*WHAT THIS TASK INVOLVES:*
Could you please write out each line of the records exactly, minus the pictures?

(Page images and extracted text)
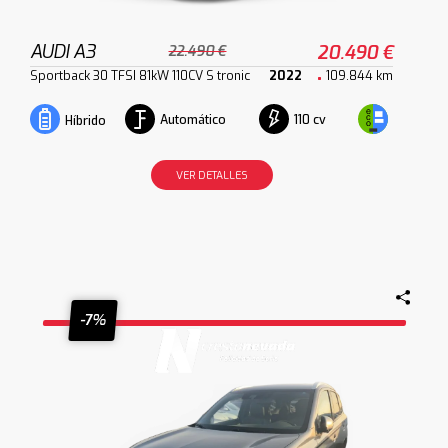
AUDI A3
20.490 €
22.490 €
Sportback 30 TFSI 81kW 110CV S tronic
2022
109.844 km
Automático
110 cv
Híbrido
VER DETALLES
-7%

*RESULT OF THIS EXERCISE:*
AUDI A3
20.490 €
22.490 €
Sportback 30 TFSI 81kW 110CV S tronic
2022
109.844 km
Automático
110 cv
Híbrido
VER DETALLES
-7%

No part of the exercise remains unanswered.